The words “God can heal anything” seemed to jump back at me from the page as I read another faith-promoting story in the Ensign. My eyes welled up with tears, and bitterly I muttered to myself, as I had done a thousand times before, “Then why hasn’t he healed me?”

I had been ill for ten years. The doctors were baffled. My husband and I had spent thousands of dollars, seen many physicians, tried many prescribed medications.

Our families and our ward had fasted several times in my behalf. I had been administered to a number of times, and we had pleaded with the Lord to make me well. Still, relief had not come.

Meanwhile, my husband had cared for our four children, cooked the meals, cleaned the house, done the shopping and the laundry. I was unable to function as a wife and mother. Both of us were released from our church callings. Each day was a nightmare for me and a struggle for him.

It was a test of my faith to learn to endure when relief did not come, when it seemed as though my prayers had not been answered.

Although blessings and prayers didn’t bring the healing I sought, they did bring me comfort and reassurance. They helped me endure as I struggled to get through each day and went through difficult and repeated procedures and tests.

I finally received some relief, and the illness eased enough so that I could bear the pain.
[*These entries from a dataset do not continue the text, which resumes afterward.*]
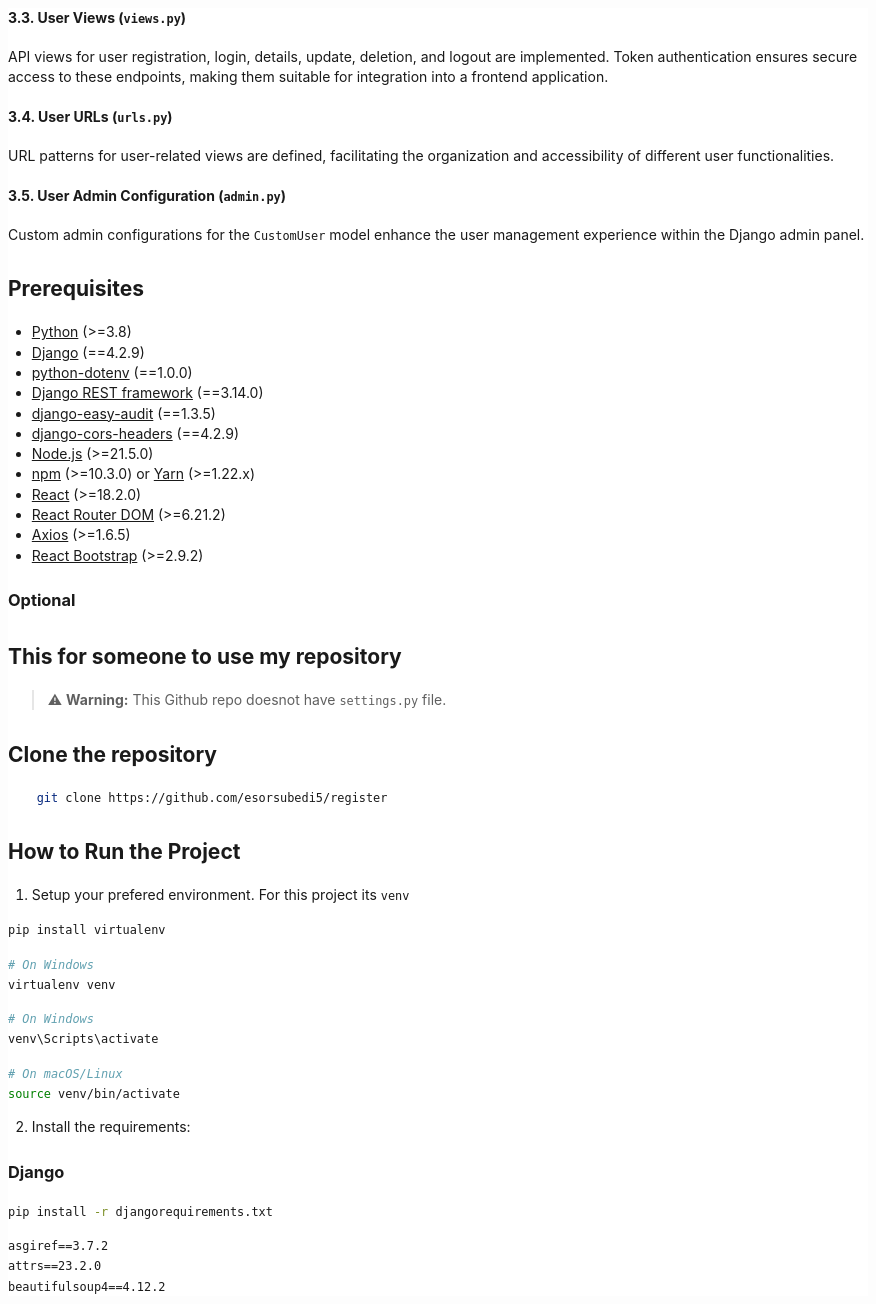 #### 3.3. User Views (`views.py`)
API views for user registration, login, details, update, deletion, 
and logout are implemented. 
Token authentication ensures secure access to these endpoints, 
making them suitable for integration into a frontend application.

#### 3.4. User URLs (`urls.py`)
URL patterns for user-related views are defined, 
facilitating the organization and accessibility of different user functionalities.

#### 3.5. User Admin Configuration (`admin.py`)
Custom admin configurations for the `CustomUser` model enhance the 
user management experience within the Django admin panel.
## Prerequisites

- [Python](https://www.python.org/downloads/) (>=3.8)
- [Django](https://www.djangoproject.com/) (==4.2.9)
- [python-dotenv](https://pypi.org/project/python-dotenv/) (==1.0.0)
- [Django REST framework](https://www.django-rest-framework.org/) (==3.14.0)
- [django-easy-audit](https://pypi.org/project/django-easy-audit/) (==1.3.5)
- [django-cors-headers](https://pypi.org/project/django-cors-headers/) (==4.2.9)
- [Node.js](https://nodejs.org/) (>=21.5.0)
- [npm](https://www.npmjs.com/) (>=10.3.0) or [Yarn](https://yarnpkg.com/) (>=1.22.x)
- [React](https://reactjs.org/) (>=18.2.0)
- [React Router DOM](https://reactrouter.com/web/guides/quick-start) (>=6.21.2)
- [Axios](https://axios-http.com/) (>=1.6.5)
- [React Bootstrap](https://react-bootstrap.github.io/) (>=2.9.2)

### Optional
## This for someone to use my repository
> ⚠️ **Warning:** This Github repo doesnot have `settings.py` file.
## Clone the repository
```bash
    git clone https://github.com/esorsubedi5/register
```
## How to Run the Project
1. Setup your prefered environment. For this project its `venv`
```bash
pip install virtualenv
```
```bash
# On Windows
virtualenv venv
```
```bash
# On Windows
venv\Scripts\activate
```
```bash
# On macOS/Linux
source venv/bin/activate
```
2. Install the requirements:
### Django
```bash
pip install -r djangorequirements.txt
```
```plaintext
asgiref==3.7.2
attrs==23.2.0
beautifulsoup4==4.12.2
```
But many of the puzzling symptoms persisted.

One day as I was getting ready to cut out a dress for my two-year-old daughter, I couldn’t find my scissors. I looked and looked. Finally I prayed for help. It seemed like a trivial matter to pray over, but I needed them to make that dress. I felt impressed to look through my chest of drawers, where I found the missing scissors. I offered a prayer of thanks and went on with my sewing.
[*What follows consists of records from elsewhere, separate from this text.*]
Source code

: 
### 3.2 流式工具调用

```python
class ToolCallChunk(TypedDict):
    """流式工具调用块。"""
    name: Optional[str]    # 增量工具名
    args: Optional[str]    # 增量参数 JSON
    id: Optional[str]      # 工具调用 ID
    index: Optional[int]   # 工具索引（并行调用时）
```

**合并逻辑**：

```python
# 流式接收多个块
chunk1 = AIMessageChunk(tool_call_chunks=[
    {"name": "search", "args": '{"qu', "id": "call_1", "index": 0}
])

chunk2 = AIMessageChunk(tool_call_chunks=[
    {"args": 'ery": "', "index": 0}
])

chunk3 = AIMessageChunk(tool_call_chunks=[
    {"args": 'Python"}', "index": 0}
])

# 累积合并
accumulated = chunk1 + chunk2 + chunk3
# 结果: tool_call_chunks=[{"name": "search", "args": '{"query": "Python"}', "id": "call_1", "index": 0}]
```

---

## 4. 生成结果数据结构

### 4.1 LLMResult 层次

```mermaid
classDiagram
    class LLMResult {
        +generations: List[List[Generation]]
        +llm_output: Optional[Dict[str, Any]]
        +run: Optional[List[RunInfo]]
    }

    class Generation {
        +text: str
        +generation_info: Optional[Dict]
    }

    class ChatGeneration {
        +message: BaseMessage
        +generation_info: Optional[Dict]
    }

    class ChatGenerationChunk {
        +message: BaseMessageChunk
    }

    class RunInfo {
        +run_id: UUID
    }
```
That night I related the story of the lost scissors to my thirteen-year-old daughter and commented, “Isn’t it interesting that Heavenly Father helped me find a pair of scissors but hasn’t helped me get well?”

She replied, “Then he must have a reason for you not to get well yet.”

I realized she was right. I will keep going, keep praying, keep hoping.

I now know that there are some lessons in life we cannot learn except by going through adversity. My illness has improved my relationship with God. I have become very dependent upon him. I have found I cannot endure without his strength.

I will take whatever else comes my way, for I know that if I am living righteously, am repenting, and exercising faith, the rest is in God’s hands.